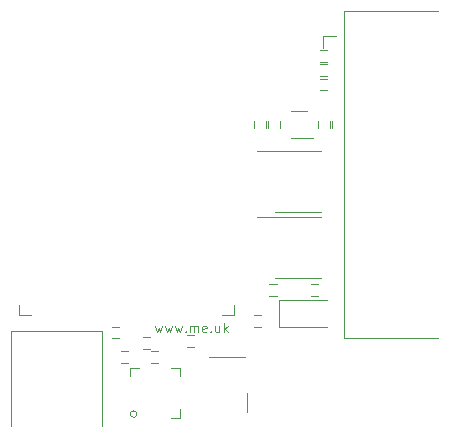
<source format=gbr>
%TF.GenerationSoftware,KiCad,Pcbnew,(6.0.2-0)*%
%TF.CreationDate,2022-02-20T17:25:19+00:00*%
%TF.ProjectId,Bell,42656c6c-2e6b-4696-9361-645f70636258,2*%
%TF.SameCoordinates,Original*%
%TF.FileFunction,Legend,Top*%
%TF.FilePolarity,Positive*%
%FSLAX46Y46*%
G04 Gerber Fmt 4.6, Leading zero omitted, Abs format (unit mm)*
G04 Created by KiCad (PCBNEW (6.0.2-0)) date 2022-02-20 17:25:19*
%MOMM*%
%LPD*%
G01*
G04 APERTURE LIST*
%ADD10C,0.100000*%
%ADD11C,0.120000*%
G04 APERTURE END LIST*
D10*
X84014285Y-59528571D02*
X84166666Y-60061904D01*
X84319047Y-59680952D01*
X84471428Y-60061904D01*
X84623809Y-59528571D01*
X84852380Y-59528571D02*
X85004761Y-60061904D01*
X85157142Y-59680952D01*
X85309523Y-60061904D01*
X85461904Y-59528571D01*
X85690476Y-59528571D02*
X85842857Y-60061904D01*
X85995238Y-59680952D01*
X86147619Y-60061904D01*
X86300000Y-59528571D01*
X86604761Y-59985714D02*
X86642857Y-60023809D01*
X86604761Y-60061904D01*
X86566666Y-60023809D01*
X86604761Y-59985714D01*
X86604761Y-60061904D01*
X86985714Y-60061904D02*
X86985714Y-59528571D01*
X86985714Y-59604761D02*
X87023809Y-59566666D01*
X87100000Y-59528571D01*
X87214285Y-59528571D01*
X87290476Y-59566666D01*
X87328571Y-59642857D01*
X87328571Y-60061904D01*
X87328571Y-59642857D02*
X87366666Y-59566666D01*
X87442857Y-59528571D01*
X87557142Y-59528571D01*
X87633333Y-59566666D01*
X87671428Y-59642857D01*
X87671428Y-60061904D01*
X88357142Y-60023809D02*
X88280952Y-60061904D01*
X88128571Y-60061904D01*
X88052380Y-60023809D01*
X88014285Y-59947619D01*
X88014285Y-59642857D01*
X88052380Y-59566666D01*
X88128571Y-59528571D01*
X88280952Y-59528571D01*
X88357142Y-59566666D01*
X88395238Y-59642857D01*
X88395238Y-59719047D01*
X88014285Y-59795238D01*
X88738095Y-59985714D02*
X88776190Y-60023809D01*
X88738095Y-60061904D01*
X88700000Y-60023809D01*
X88738095Y-59985714D01*
X88738095Y-60061904D01*
X89461904Y-59528571D02*
X89461904Y-60061904D01*
X89119047Y-59528571D02*
X89119047Y-59947619D01*
X89157142Y-60023809D01*
X89233333Y-60061904D01*
X89347619Y-60061904D01*
X89423809Y-60023809D01*
X89461904Y-59985714D01*
X89842857Y-60061904D02*
X89842857Y-59261904D01*
X89919047Y-59757142D02*
X90147619Y-60061904D01*
X90147619Y-59528571D02*
X89842857Y-59833333D01*
D11*
%TO.C,R3*%
X81100000Y-61700000D02*
X81700000Y-61700000D01*
X81100000Y-62700000D02*
X81700000Y-62700000D01*
%TO.C,R2*%
X83550000Y-61500000D02*
X82950000Y-61500000D01*
X83550000Y-60500000D02*
X82950000Y-60500000D01*
%TO.C,R1*%
X80400000Y-59600000D02*
X81000000Y-59600000D01*
X80400000Y-60600000D02*
X81000000Y-60600000D01*
%TO.C,C1*%
X84300000Y-61700000D02*
X83700000Y-61700000D01*
X84300000Y-62700000D02*
X83700000Y-62700000D01*
%TO.C,D3*%
X94540000Y-59635000D02*
X98600000Y-59635000D01*
X94540000Y-57365000D02*
X94540000Y-59635000D01*
X98600000Y-57365000D02*
X94540000Y-57365000D01*
%TO.C,J2*%
X79550000Y-60000000D02*
X79550000Y-68000000D01*
X71850000Y-60000000D02*
X79550000Y-60000000D01*
X71850000Y-60000000D02*
X71850000Y-68000000D01*
%TO.C,R5*%
X97800000Y-57000000D02*
X97200000Y-57000000D01*
X97800000Y-56000000D02*
X97200000Y-56000000D01*
%TO.C,U2*%
X81890000Y-63815000D02*
X81890000Y-63090000D01*
X86110000Y-66585000D02*
X86110000Y-67310000D01*
X86110000Y-63815000D02*
X86110000Y-63090000D01*
X86110000Y-67310000D02*
X85385000Y-67310000D01*
X81890000Y-63090000D02*
X82615000Y-63090000D01*
X86110000Y-63090000D02*
X85385000Y-63090000D01*
X82482843Y-67000000D02*
G75*
G03*
X82482843Y-67000000I-282843J0D01*
G01*
%TO.C,R10*%
X98600000Y-39600000D02*
X98000000Y-39600000D01*
X98600000Y-38600000D02*
X98000000Y-38600000D01*
%TO.C,R6*%
X94300000Y-57000000D02*
X93700000Y-57000000D01*
X94300000Y-56000000D02*
X93700000Y-56000000D01*
%TO.C,C3*%
X97800000Y-42200000D02*
X97800000Y-42800000D01*
X98800000Y-42200000D02*
X98800000Y-42800000D01*
%TO.C,D1*%
X96900000Y-41340000D02*
X95500000Y-41340000D01*
X95500000Y-43660000D02*
X97400000Y-43660000D01*
%TO.C,R7*%
X99000000Y-42800000D02*
X99000000Y-42200000D01*
X100000000Y-42800000D02*
X100000000Y-42200000D01*
%TO.C,C2*%
X94600000Y-42800000D02*
X94600000Y-42200000D01*
X93600000Y-42800000D02*
X93600000Y-42200000D01*
%TO.C,R4*%
X93400000Y-42200000D02*
X93400000Y-42800000D01*
X92400000Y-42200000D02*
X92400000Y-42800000D01*
%TO.C,U3*%
X96100000Y-50340000D02*
X98050000Y-50340000D01*
X96100000Y-55460000D02*
X94150000Y-55460000D01*
X96100000Y-55460000D02*
X98050000Y-55460000D01*
X96100000Y-50340000D02*
X92650000Y-50340000D01*
%TO.C,U4*%
X96100000Y-44740000D02*
X98050000Y-44740000D01*
X96100000Y-49860000D02*
X94150000Y-49860000D01*
X96100000Y-49860000D02*
X98050000Y-49860000D01*
X96100000Y-44740000D02*
X92650000Y-44740000D01*
%TO.C,D2*%
X99300000Y-35000000D02*
X98200000Y-35000000D01*
X98200000Y-35000000D02*
X98200000Y-36000000D01*
%TO.C,R9*%
X98000000Y-37400000D02*
X98600000Y-37400000D01*
X98000000Y-38400000D02*
X98600000Y-38400000D01*
%TO.C,R8*%
X98000000Y-36200000D02*
X98600000Y-36200000D01*
X98000000Y-37200000D02*
X98600000Y-37200000D01*
%TO.C,J3*%
X100000000Y-60550000D02*
X108000000Y-60550000D01*
X100000000Y-60550000D02*
X100000000Y-32850000D01*
X100000000Y-32850000D02*
X108000000Y-32850000D01*
%TO.C,U1*%
X72480000Y-57800000D02*
X72480000Y-58580000D01*
X90720000Y-57800000D02*
X90720000Y-58580000D01*
X90720000Y-58580000D02*
X89720000Y-58580000D01*
X72480000Y-58580000D02*
X73480000Y-58580000D01*
%TO.C,R12*%
X92975000Y-59600000D02*
X92375000Y-59600000D01*
X92975000Y-58600000D02*
X92375000Y-58600000D01*
%TO.C,U5*%
X88550000Y-62155000D02*
X91650000Y-62155000D01*
X91825000Y-65205000D02*
X91825000Y-66805000D01*
%TO.C,R11*%
X86700000Y-60300000D02*
X87300000Y-60300000D01*
X86700000Y-61300000D02*
X87300000Y-61300000D01*
%TD*%
M02*

</source>
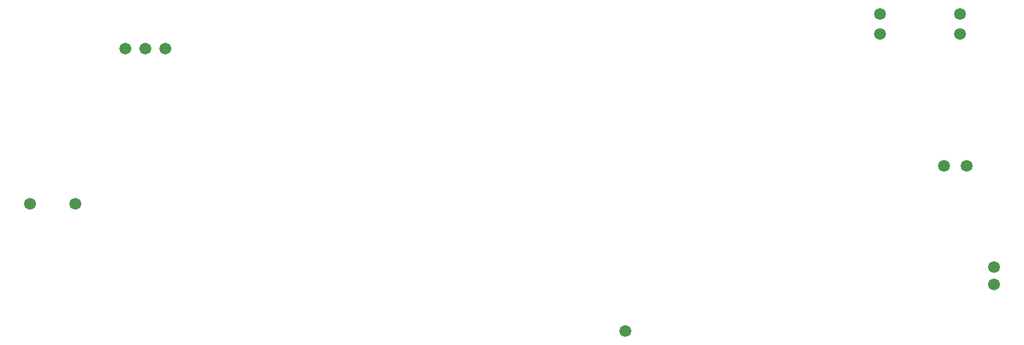
<source format=gbr>
G04 DipTrace 2.4.0.2*
%INBottomPaste.gbr*%
%MOIN*%
%ADD50C,0.0591*%
%FSLAX44Y44*%
G04*
G70*
G90*
G75*
G01*
%LNBotPaste*%
%LPD*%
D50*
X7750Y16250D3*
X8750D3*
X9750D3*
X51187Y5312D3*
X45500Y17000D3*
Y18000D3*
X51187Y4437D3*
X49500Y17000D3*
Y18000D3*
X48687Y10375D3*
X49812D3*
X3000Y8500D3*
X5250D3*
X32750Y2125D3*
M02*

</source>
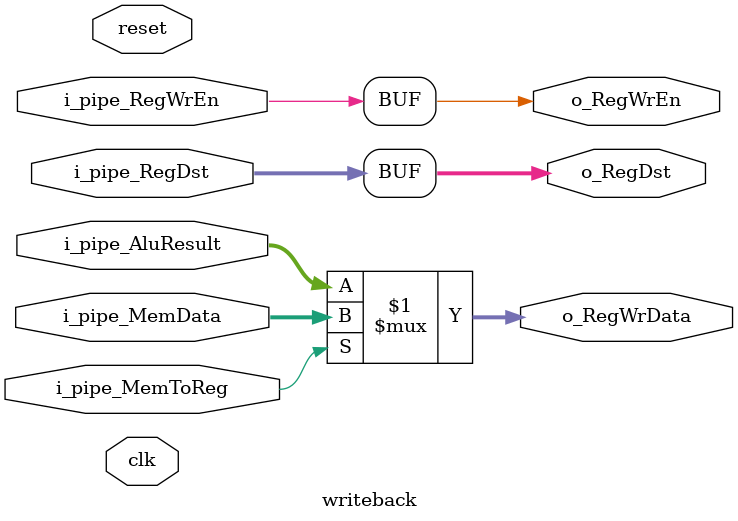
<source format=v>
`include "light_rv32i_defs.vh"

module writeback(
    input  clk,
    input  reset,

    output wire [4:0] o_RegDst,
    output wire [31:0] o_RegWrData,
    output wire     o_RegWrEn,

    // --- pipeline ---
    // former result
    input wire [31:0] i_pipe_MemData,

    // control signals
    input wire        i_pipe_MemToReg,
    input wire        i_pipe_RegWrEn,

    // pass through
    input wire [31:0] i_pipe_AluResult,
    input wire [4:0]  i_pipe_RegDst
);

    // Beq: Write PC logic
    assign o_RegDst = i_pipe_RegDst;
    assign o_RegWrData = i_pipe_MemToReg ? i_pipe_MemData : i_pipe_AluResult;
    assign o_RegWrEn = i_pipe_RegWrEn;

endmodule

</source>
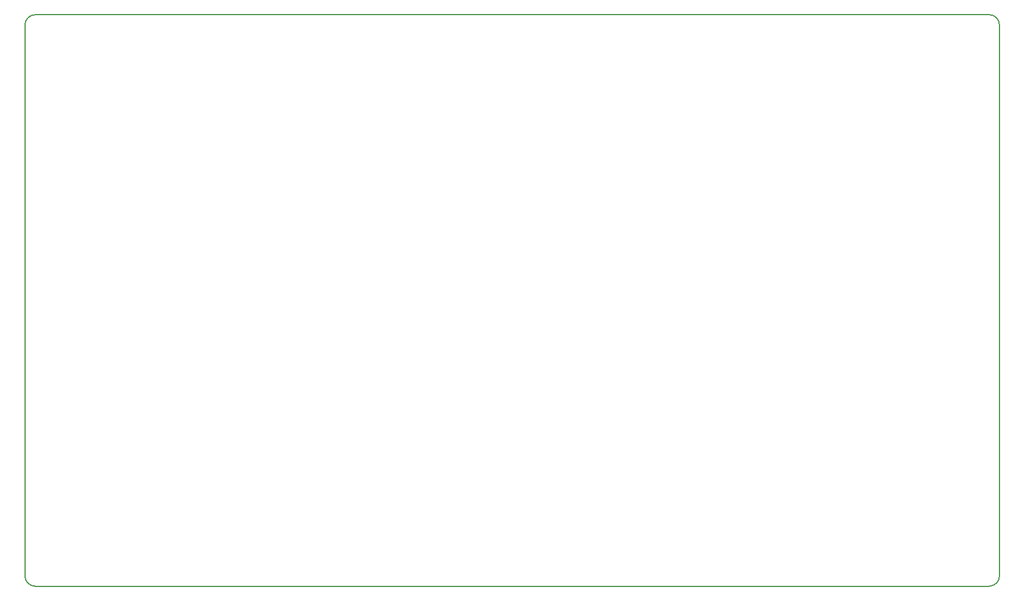
<source format=gbr>
%TF.GenerationSoftware,KiCad,Pcbnew,(6.0.6)*%
%TF.CreationDate,2022-07-28T15:05:17+07:00*%
%TF.ProjectId,_________________(__),1f3b3042-305f-43f4-903e-463541413e40,rev?*%
%TF.SameCoordinates,Original*%
%TF.FileFunction,Profile,NP*%
%FSLAX46Y46*%
G04 Gerber Fmt 4.6, Leading zero omitted, Abs format (unit mm)*
G04 Created by KiCad (PCBNEW (6.0.6)) date 2022-07-28 15:05:17*
%MOMM*%
%LPD*%
G01*
G04 APERTURE LIST*
%TA.AperFunction,Profile*%
%ADD10C,0.150000*%
%TD*%
G04 APERTURE END LIST*
D10*
X27500000Y-111500000D02*
G75*
G03*
X29000000Y-113000000I1500000J0D01*
G01*
X169000000Y-31500000D02*
X169000000Y-111500000D01*
X167500000Y-113000000D02*
X29000000Y-113000000D01*
X29000000Y-30000000D02*
X167500000Y-30000000D01*
X27500000Y-111500000D02*
X27500000Y-31500000D01*
X169000000Y-31500000D02*
G75*
G03*
X167500000Y-30000000I-1500000J0D01*
G01*
X167500000Y-113000000D02*
G75*
G03*
X169000000Y-111500000I0J1500000D01*
G01*
X29000000Y-30000000D02*
G75*
G03*
X27500000Y-31500000I0J-1500000D01*
G01*
M02*

</source>
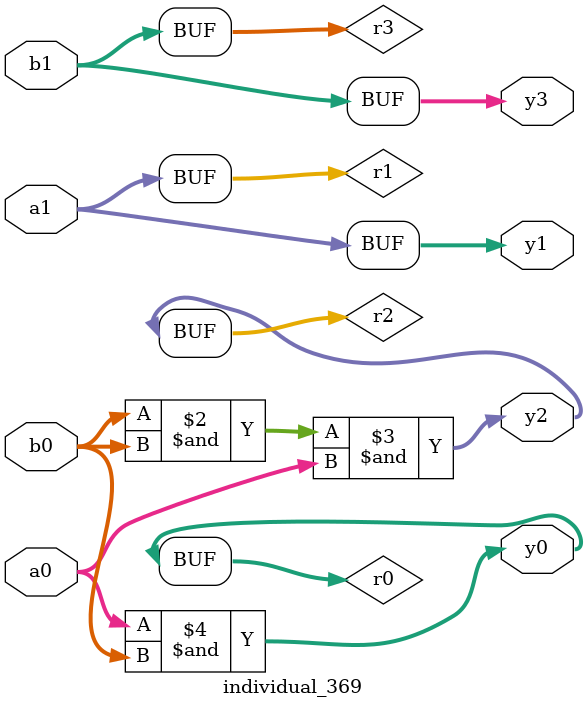
<source format=sv>
module individual_369(input logic [15:0] a1, input logic [15:0] a0, input logic [15:0] b1, input logic [15:0] b0, output logic [15:0] y3, output logic [15:0] y2, output logic [15:0] y1, output logic [15:0] y0);
logic [15:0] r0, r1, r2, r3; 
 always@(*) begin 
	 r0 = a0; r1 = a1; r2 = b0; r3 = b1; 
 	 r2  &=  b0 ;
 	 r2  &=  r0 ;
 	 r0  &=  b0 ;
 	 y3 = r3; y2 = r2; y1 = r1; y0 = r0; 
end
endmodule
</source>
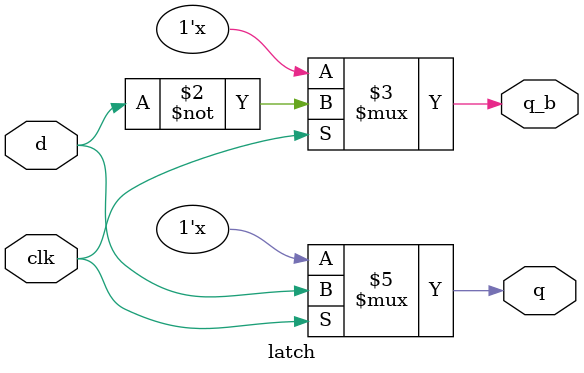
<source format=v>
`timescale 1ns/1ps
module latch(input clk,
             input d,
             output reg q,
             output reg q_b);

        always@(clk or d)
        begin
            if (clk) begin
                q <= d;
                q_b <= ~d;
            end
        end
endmodule
</source>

→ About this task: Copy each line in the entries above where "Created" turns up.

→ Exercise answer:
G04 Created by KiCad (PCBNEW (6.0.2-0)) date 2022-02-20 17:25:19*
G04 Created by KiCad (PCBNEW (6.0.6)) date 2022-07-28 15:05:17*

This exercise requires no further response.